Submitted to: National Foundation for Infectious Disease
Publication Type: Abstract only
Publication Acceptance Date: 5/7/2004
Publication Date: 6/28/2004
Citation: Poole, T.L., Bischoff, K.M., Callaway, T.R., Genovese, K.J., Nisbet, D.J. 2004. Macrolide inactivation gene cluster mpha-mrx-mphr present in aeromonas hydrophila isolated from a diarrheic pig in Oklahoma [abstract]. National Foundation for Infectious Disease. Interpretive Summary:
Technical Abstract: Aeromonas hydrophila is a Gram-negative, beta-hemolytic fish pathogen and an opportunistic human pathogen. Aeromonas spp are cold tolerant, psychrotrophic food pathogens of fish and other meats.
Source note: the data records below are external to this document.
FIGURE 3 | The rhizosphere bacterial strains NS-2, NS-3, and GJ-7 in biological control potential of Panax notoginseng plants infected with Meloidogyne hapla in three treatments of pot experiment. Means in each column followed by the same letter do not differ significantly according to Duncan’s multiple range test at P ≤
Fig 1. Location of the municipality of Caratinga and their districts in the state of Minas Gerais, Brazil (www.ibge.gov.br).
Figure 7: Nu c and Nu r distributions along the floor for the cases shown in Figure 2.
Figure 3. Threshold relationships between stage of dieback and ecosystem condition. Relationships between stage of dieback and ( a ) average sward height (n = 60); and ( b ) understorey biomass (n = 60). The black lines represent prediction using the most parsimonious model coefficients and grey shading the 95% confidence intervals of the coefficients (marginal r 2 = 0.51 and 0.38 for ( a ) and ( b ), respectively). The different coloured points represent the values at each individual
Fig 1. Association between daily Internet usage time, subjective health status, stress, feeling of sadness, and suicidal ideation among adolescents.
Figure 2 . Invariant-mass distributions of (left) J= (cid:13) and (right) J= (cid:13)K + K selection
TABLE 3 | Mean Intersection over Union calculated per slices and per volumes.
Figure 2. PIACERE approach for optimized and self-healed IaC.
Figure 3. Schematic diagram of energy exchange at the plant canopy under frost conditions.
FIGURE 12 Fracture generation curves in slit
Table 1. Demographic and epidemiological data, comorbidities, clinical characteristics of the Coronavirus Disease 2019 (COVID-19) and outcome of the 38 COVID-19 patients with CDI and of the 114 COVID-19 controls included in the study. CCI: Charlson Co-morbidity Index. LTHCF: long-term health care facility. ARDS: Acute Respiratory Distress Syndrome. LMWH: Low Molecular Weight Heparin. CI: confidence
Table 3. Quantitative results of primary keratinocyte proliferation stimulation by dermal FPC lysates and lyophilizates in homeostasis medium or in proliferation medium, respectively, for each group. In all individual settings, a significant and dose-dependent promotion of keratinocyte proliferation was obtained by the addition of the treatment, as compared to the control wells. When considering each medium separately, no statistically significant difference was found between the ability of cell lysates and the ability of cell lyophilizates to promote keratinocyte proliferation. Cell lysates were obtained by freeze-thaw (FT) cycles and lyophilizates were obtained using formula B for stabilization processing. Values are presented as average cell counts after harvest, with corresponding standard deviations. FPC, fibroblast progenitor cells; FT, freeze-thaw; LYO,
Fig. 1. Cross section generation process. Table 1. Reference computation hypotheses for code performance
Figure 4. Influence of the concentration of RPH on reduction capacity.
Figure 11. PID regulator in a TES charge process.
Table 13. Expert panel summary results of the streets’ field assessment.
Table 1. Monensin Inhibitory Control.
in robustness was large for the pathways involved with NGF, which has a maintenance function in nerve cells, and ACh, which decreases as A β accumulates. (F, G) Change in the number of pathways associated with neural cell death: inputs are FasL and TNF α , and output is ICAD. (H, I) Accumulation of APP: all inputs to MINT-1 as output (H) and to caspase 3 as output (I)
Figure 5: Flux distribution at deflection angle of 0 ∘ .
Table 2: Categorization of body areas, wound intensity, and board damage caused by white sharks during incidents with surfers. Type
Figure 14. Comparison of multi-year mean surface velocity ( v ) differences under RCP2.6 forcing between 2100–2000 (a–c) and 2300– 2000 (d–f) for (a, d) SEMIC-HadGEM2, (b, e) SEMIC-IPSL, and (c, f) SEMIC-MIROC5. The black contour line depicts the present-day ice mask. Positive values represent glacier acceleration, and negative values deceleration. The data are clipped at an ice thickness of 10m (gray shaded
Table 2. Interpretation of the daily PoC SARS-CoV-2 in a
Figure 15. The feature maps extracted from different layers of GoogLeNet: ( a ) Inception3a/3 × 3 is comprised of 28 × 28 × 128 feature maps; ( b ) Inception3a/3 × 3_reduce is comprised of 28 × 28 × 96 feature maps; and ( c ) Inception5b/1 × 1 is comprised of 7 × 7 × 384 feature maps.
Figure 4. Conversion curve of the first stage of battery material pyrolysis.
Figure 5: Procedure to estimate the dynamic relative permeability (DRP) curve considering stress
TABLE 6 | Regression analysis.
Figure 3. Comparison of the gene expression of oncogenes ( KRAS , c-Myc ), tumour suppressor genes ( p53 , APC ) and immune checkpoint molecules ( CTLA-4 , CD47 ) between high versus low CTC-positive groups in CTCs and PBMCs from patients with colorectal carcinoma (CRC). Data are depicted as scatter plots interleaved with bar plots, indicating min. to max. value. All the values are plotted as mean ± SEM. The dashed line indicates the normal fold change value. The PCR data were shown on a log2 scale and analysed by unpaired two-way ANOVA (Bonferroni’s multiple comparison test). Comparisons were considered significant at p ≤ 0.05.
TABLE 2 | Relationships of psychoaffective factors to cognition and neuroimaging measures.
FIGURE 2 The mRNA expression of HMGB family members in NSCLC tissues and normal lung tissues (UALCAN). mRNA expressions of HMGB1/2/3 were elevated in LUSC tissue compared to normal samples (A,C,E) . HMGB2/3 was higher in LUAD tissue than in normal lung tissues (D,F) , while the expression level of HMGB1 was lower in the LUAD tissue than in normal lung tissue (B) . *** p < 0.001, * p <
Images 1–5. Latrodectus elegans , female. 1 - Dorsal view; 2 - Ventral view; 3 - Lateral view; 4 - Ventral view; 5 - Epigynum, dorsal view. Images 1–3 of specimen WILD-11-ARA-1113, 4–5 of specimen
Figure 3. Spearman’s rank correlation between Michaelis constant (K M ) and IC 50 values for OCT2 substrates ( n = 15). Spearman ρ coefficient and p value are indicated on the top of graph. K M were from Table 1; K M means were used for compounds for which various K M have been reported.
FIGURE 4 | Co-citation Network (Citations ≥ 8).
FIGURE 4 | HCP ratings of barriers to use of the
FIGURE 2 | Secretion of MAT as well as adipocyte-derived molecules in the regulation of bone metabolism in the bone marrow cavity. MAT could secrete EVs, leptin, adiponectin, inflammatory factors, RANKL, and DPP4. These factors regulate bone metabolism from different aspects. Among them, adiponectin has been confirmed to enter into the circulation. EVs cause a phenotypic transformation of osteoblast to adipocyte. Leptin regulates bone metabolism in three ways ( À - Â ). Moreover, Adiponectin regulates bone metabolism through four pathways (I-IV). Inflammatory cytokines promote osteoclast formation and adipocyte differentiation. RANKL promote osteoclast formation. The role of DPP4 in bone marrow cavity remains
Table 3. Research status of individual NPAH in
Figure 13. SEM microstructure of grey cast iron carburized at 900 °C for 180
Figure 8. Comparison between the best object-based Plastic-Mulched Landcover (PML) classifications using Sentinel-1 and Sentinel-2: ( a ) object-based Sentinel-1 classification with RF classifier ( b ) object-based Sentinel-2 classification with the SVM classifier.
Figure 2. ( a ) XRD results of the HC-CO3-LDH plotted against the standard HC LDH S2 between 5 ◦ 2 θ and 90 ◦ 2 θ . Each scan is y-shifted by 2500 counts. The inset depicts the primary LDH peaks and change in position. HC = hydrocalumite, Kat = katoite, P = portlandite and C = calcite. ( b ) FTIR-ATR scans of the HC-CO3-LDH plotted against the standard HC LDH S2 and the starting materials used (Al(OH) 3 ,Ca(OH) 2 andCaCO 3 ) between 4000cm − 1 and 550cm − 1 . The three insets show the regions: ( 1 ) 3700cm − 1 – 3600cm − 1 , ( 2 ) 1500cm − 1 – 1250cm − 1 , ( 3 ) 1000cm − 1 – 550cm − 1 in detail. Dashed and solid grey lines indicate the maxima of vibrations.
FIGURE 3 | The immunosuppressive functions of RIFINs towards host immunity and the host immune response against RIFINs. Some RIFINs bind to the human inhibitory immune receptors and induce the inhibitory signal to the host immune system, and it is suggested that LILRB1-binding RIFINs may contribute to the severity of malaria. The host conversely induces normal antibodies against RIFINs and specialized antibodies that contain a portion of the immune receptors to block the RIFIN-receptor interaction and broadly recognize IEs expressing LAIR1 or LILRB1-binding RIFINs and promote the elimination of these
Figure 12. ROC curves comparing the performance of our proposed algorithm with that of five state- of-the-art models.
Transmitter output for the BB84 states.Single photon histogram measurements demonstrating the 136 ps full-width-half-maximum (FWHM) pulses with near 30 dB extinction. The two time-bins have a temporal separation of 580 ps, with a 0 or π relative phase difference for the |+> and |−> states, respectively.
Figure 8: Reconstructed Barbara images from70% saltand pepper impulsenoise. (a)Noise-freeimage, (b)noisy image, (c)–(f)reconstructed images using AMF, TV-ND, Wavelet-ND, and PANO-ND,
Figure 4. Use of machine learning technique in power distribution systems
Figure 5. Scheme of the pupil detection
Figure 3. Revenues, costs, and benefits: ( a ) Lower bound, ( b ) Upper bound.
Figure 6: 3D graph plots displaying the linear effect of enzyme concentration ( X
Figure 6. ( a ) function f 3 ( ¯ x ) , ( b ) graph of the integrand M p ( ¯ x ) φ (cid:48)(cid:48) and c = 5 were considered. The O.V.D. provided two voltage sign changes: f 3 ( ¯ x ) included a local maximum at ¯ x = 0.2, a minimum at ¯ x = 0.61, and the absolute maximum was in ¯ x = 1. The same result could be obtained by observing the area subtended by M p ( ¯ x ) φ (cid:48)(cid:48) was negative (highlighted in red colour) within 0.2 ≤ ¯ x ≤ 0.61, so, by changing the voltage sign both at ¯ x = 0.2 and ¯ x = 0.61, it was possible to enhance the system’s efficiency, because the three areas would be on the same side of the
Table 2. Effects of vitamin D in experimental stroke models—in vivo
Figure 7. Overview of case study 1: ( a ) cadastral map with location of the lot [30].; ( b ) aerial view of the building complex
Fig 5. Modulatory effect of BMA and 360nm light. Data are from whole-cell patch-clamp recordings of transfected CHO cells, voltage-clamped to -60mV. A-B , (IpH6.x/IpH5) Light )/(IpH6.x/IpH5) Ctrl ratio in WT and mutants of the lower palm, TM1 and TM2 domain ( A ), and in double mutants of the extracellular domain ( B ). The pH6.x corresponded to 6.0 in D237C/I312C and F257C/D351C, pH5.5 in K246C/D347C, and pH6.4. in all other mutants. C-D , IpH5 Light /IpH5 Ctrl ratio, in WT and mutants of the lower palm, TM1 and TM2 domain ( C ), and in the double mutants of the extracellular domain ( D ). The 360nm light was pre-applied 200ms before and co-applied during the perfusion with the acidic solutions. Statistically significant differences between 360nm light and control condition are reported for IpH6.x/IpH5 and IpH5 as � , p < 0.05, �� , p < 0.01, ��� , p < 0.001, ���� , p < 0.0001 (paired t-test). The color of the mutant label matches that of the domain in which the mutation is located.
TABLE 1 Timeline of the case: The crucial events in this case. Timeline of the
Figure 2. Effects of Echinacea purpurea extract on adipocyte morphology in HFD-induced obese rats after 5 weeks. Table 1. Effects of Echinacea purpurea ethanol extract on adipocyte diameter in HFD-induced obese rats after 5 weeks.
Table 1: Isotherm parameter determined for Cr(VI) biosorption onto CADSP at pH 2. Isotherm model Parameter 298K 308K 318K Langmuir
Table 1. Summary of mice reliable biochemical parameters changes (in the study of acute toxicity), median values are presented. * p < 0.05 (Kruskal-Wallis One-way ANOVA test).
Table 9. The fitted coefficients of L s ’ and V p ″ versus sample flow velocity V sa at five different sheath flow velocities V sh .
The gene cluster (mphA-mrx-mphR) that encodes high level resistance to macrolide antibiotics was found adjacent to a class I integron in A. hydrophila, strain CVM861, isolated from a diarrheic pig in Oklahoma. PCR and sequence analysis of CVM861 genomic DNA mapped the mphA-mrx-mphR gene cluster immediately downstream of the class I integron sulI gene. The mphA-mrx-mphR gene cluster is in the reverse orientation in relation to the integron gene cassette. The gene order determined by sequencing was: intI1-aadA2-dhfrII-qacdeltaE-sulI-mphR-mrx-mphA (Genbank Accession # AY522923). Because the mphA-mrx-mphR gene cluster in not present within the integron gene cassette region it is not subject to excision by the intI1 integrase. However, linkage to a class I integron suggests the gene cluster is present on a mobile genetic element. Mobility was assessed in bacterial conjugation experiments. Horizontal transmission of high level macrolide resistance from CVM861 to E. coli JM109 was demonstrated at a conjugation frequency of 3.5 × 10**-3. This is the first report of the mphA-mrx-mphR gene cluster on a mobile DNA element in A. hydrophila. Both mobility and linkage to other resistance genes are contributing factors to environmental persistence of resistance genes in the absence of selection. Long term persistence of the mphA-mrx-mphR gene cluster in a gastrointestinal environment may facilitate transfer to Gram positive bacteria.